Copy every one of the following lines word for word, keeping their order.

DATA SHOWN —
>>>>
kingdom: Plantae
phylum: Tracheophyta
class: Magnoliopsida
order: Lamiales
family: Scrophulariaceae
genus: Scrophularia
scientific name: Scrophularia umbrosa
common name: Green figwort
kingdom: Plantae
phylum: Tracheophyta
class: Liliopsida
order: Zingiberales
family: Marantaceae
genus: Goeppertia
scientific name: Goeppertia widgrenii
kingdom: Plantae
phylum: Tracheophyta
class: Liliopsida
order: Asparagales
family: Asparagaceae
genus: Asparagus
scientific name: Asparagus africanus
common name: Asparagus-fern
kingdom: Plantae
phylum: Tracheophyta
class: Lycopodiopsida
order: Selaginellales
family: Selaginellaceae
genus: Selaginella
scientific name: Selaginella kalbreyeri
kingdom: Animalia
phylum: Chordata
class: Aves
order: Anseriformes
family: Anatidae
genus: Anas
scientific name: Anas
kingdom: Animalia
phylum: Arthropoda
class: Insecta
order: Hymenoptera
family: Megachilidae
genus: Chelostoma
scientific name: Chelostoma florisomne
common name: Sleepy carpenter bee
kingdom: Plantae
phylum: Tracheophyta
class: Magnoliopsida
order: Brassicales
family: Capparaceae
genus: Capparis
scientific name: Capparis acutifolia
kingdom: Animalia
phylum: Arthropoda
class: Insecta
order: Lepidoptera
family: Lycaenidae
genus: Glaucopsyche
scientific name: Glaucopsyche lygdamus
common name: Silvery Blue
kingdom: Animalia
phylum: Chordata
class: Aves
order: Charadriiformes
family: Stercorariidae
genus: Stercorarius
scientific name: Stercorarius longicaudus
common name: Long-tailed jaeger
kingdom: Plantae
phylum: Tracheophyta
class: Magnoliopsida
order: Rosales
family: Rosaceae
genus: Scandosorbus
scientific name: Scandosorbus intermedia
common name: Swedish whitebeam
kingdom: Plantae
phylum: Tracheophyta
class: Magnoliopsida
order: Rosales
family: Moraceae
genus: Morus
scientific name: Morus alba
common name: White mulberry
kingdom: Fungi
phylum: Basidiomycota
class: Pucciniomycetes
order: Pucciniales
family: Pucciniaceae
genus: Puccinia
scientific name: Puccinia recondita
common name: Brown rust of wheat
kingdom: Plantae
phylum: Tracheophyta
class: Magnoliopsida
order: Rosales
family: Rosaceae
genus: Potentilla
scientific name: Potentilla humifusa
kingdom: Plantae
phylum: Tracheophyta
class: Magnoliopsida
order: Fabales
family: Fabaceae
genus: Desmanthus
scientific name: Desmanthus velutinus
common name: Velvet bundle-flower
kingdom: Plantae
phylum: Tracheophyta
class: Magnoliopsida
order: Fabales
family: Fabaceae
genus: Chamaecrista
<<<<
FULL RESPONSE —
kingdom: Plantae
phylum: Tracheophyta
class: Magnoliopsida
order: Lamiales
family: Scrophulariaceae
genus: Scrophularia
scientific name: Scrophularia umbrosa
common name: Green figwort
kingdom: Plantae
phylum: Tracheophyta
class: Liliopsida
order: Zingiberales
family: Marantaceae
genus: Goeppertia
scientific name: Goeppertia widgrenii
kingdom: Plantae
phylum: Tracheophyta
class: Liliopsida
order: Asparagales
family: Asparagaceae
genus: Asparagus
scientific name: Asparagus africanus
common name: Asparagus-fern
kingdom: Plantae
phylum: Tracheophyta
class: Lycopodiopsida
order: Selaginellales
family: Selaginellaceae
genus: Selaginella
scientific name: Selaginella kalbreyeri
kingdom: Animalia
phylum: Chordata
class: Aves
order: Anseriformes
family: Anatidae
genus: Anas
scientific name: Anas
kingdom: Animalia
phylum: Arthropoda
class: Insecta
order: Hymenoptera
family: Megachilidae
genus: Chelostoma
scientific name: Chelostoma florisomne
common name: Sleepy carpenter bee
kingdom: Plantae
phylum: Tracheophyta
class: Magnoliopsida
order: Brassicales
family: Capparaceae
genus: Capparis
scientific name: Capparis acutifolia
kingdom: Animalia
phylum: Arthropoda
class: Insecta
order: Lepidoptera
family: Lycaenidae
genus: Glaucopsyche
scientific name: Glaucopsyche lygdamus
common name: Silvery Blue
kingdom: Animalia
phylum: Chordata
class: Aves
order: Charadriiformes
family: Stercorariidae
genus: Stercorarius
scientific name: Stercorarius longicaudus
common name: Long-tailed jaeger
kingdom: Plantae
phylum: Tracheophyta
class: Magnoliopsida
order: Rosales
family: Rosaceae
genus: Scandosorbus
scientific name: Scandosorbus intermedia
common name: Swedish whitebeam
kingdom: Plantae
phylum: Tracheophyta
class: Magnoliopsida
order: Rosales
family: Moraceae
genus: Morus
scientific name: Morus alba
common name: White mulberry
kingdom: Fungi
phylum: Basidiomycota
class: Pucciniomycetes
order: Pucciniales
family: Pucciniaceae
genus: Puccinia
scientific name: Puccinia recondita
common name: Brown rust of wheat
kingdom: Plantae
phylum: Tracheophyta
class: Magnoliopsida
order: Rosales
family: Rosaceae
genus: Potentilla
scientific name: Potentilla humifusa
kingdom: Plantae
phylum: Tracheophyta
class: Magnoliopsida
order: Fabales
family: Fabaceae
genus: Desmanthus
scientific name: Desmanthus velutinus
common name: Velvet bundle-flower
kingdom: Plantae
phylum: Tracheophyta
class: Magnoliopsida
order: Fabales
family: Fabaceae
genus: Chamaecrista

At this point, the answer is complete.